In total, 55 female and 39 male undergraduates between the ages of 18 and 25 participated in hour-long group sessions in order to satisfy a research requirement; all were native English speakers. Confirming our expectation that aspirin is not commonly used by undergraduates (see Ellen et al., 1998), only eight students reported having used aspirin in the 30 days prior to their participation in the study.
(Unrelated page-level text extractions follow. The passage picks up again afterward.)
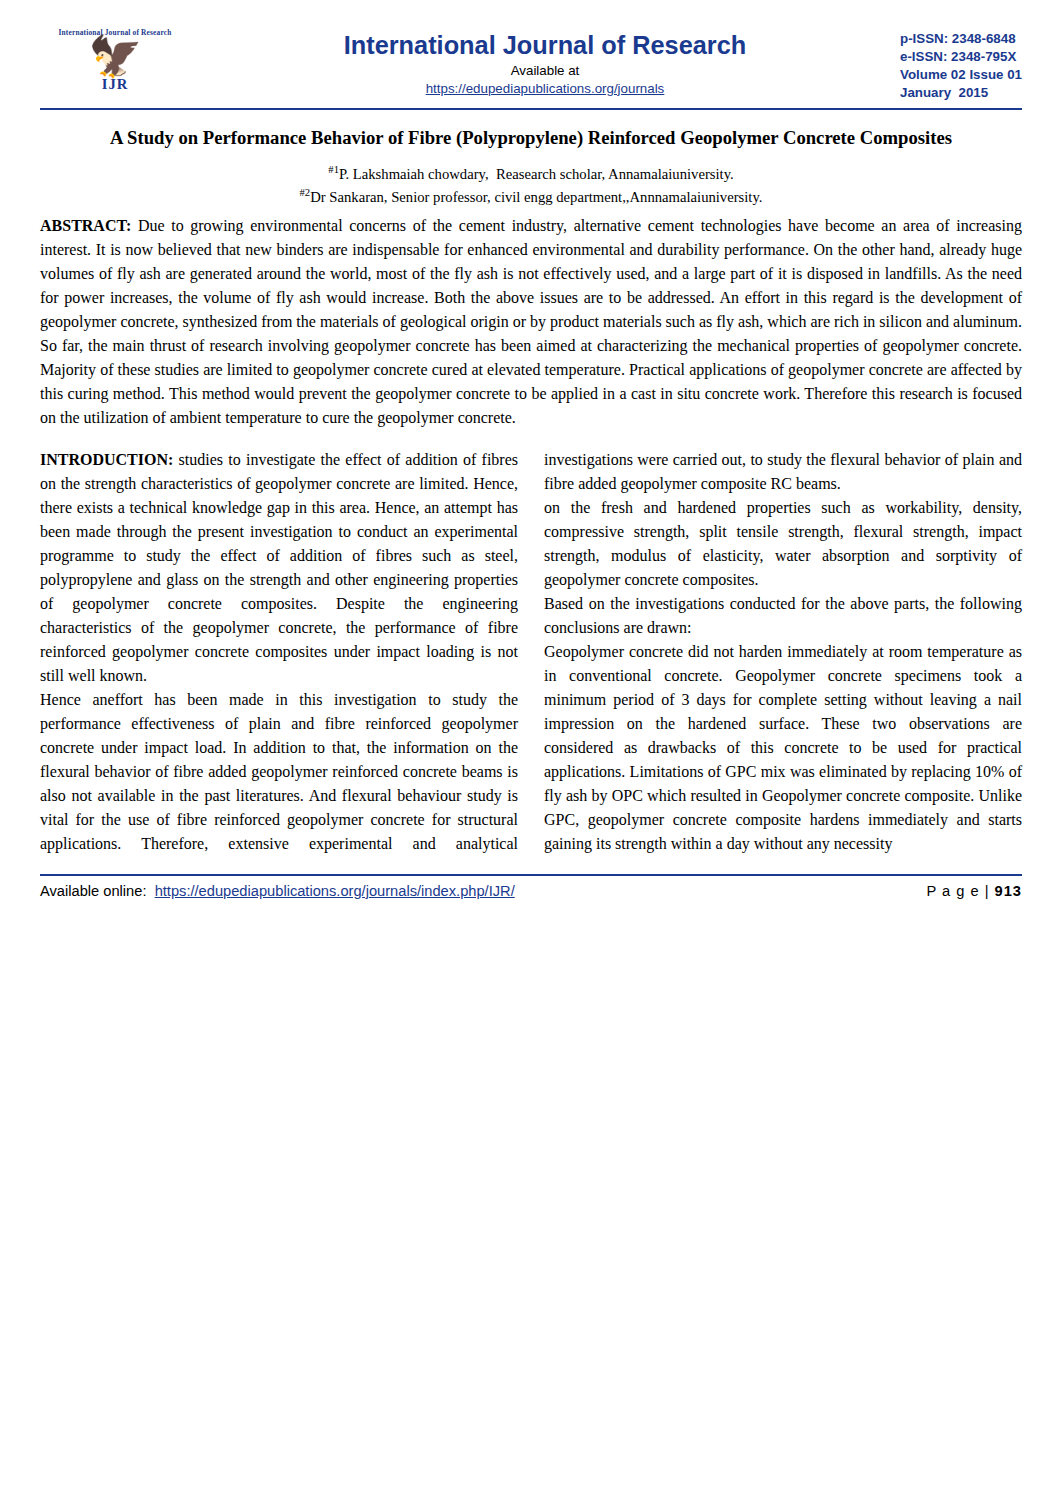International Journal of Research
🦅
IJR
International Journal of Research
Available at
https://edupediapublications.org/journals
p-ISSN: 2348-6848
e-ISSN: 2348-795X
Volume 02 Issue 01
January 2015
A Study on Performance Behavior of Fibre (Polypropylene) Reinforced Geopolymer Concrete Composites
#1P. Lakshmaiah chowdary, Reasearch scholar, Annamalaiuniversity.
#2Dr Sankaran, Senior professor, civil engg department,,Annnamalaiuniversity.
ABSTRACT: Due to growing environmental concerns of the cement industry, alternative cement technologies have become an area of increasing interest. It is now believed that new binders are indispensable for enhanced environmental and durability performance. On the other hand, already huge volumes of fly ash are generated around the world, most of the fly ash is not effectively used, and a large part of it is disposed in landfills. As the need for power increases, the volume of fly ash would increase. Both the above issues are to be addressed. An effort in this regard is the development of geopolymer concrete, synthesized from the materials of geological origin or by product materials such as fly ash, which are rich in silicon and aluminum. So far, the main thrust of research involving geopolymer concrete has been aimed at characterizing the mechanical properties of geopolymer concrete. Majority of these studies are limited to geopolymer concrete cured at elevated temperature. Practical applications of geopolymer concrete are affected by this curing method. This method would prevent the geopolymer concrete to be applied in a cast in situ concrete work. Therefore this research is focused on the utilization of ambient temperature to cure the geopolymer concrete.
INTRODUCTION: studies to investigate the effect of addition of fibres on the strength characteristics of geopolymer concrete are limited. Hence, there exists a technical knowledge gap in this area. Hence, an attempt has been made through the present investigation to conduct an experimental programme to study the effect of addition of fibres such as steel, polypropylene and glass on the strength and other engineering properties of geopolymer concrete composites. Despite the engineering characteristics of the geopolymer concrete, the performance of fibre reinforced geopolymer concrete composites under impact loading is not still well known.
Hence aneffort has been made in this investigation to study the performance effectiveness of plain and fibre reinforced geopolymer concrete under impact load. In addition to that, the information on the flexural behavior of fibre added geopolymer reinforced concrete beams is also not available in the past literatures. And flexural behaviour study is vital for the use of fibre reinforced geopolymer concrete for structural applications. Therefore, extensive experimental and analytical investigations were carried out, to study the flexural behavior of plain and fibre added geopolymer composite RC beams.
on the fresh and hardened properties such as workability, density, compressive strength, split tensile strength, flexural strength, impact strength, modulus of elasticity, water absorption and sorptivity of geopolymer concrete composites.
Based on the investigations conducted for the above parts, the following conclusions are drawn:
Geopolymer concrete did not harden immediately at room temperature as in conventional concrete. Geopolymer concrete specimens took a minimum period of 3 days for complete setting without leaving a nail impression on the hardened surface. These two observations are considered as drawbacks of this concrete to be used for practical applications. Limitations of GPC mix was eliminated by replacing 10% of fly ash by OPC which resulted in Geopolymer concrete composite. Unlike GPC, geopolymer concrete composite hardens immediately and starts gaining its strength within a day without any necessity
Available online: https://edupediapublications.org/journals/index.php/IJR/
P a g e | 913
In contrast, 66 reported having used ibuprofen; 51, acetaminophen; 22, naproxen. Participants reported taking some care in reading label information for their preferred analgesics (7 = extreme care: M = 3.38, SEM = 0.39), but they were confident that they could use aspirin safely and effectively (7 = extremely confident: M = 4.78, SEM = 0.18). The mean ERVT verbal ability score out of a possible 24 was 8.27 (SEM = 0.36), with scores ranging from 2 to 18. These scores did not vary significantly as a function of the label condition to which participants had been randomly assigned, F(2, 91) = 2.22, p > .10.

Label facsimiles

Drug Facts Label

Our DFL was a two-page, letter-sized simulation of an aspirin label, with a cover page replicating the Principle Display Panel for a brand name aspirin. We used the exact wording from the then-current aspirin label. The order of information and headings mirrored that DFL order (i.e. Active Ingredient, Uses, Warnings, etc.). Barlines, hairlines, indenting, bulleting, and white-space matched those of the actual label. We increased font size to make the DFL more legible, using 16-point, 14-point, and 12-point Arial font for headings, subheadings, and text. The use of boldface and italics also matched the DFL.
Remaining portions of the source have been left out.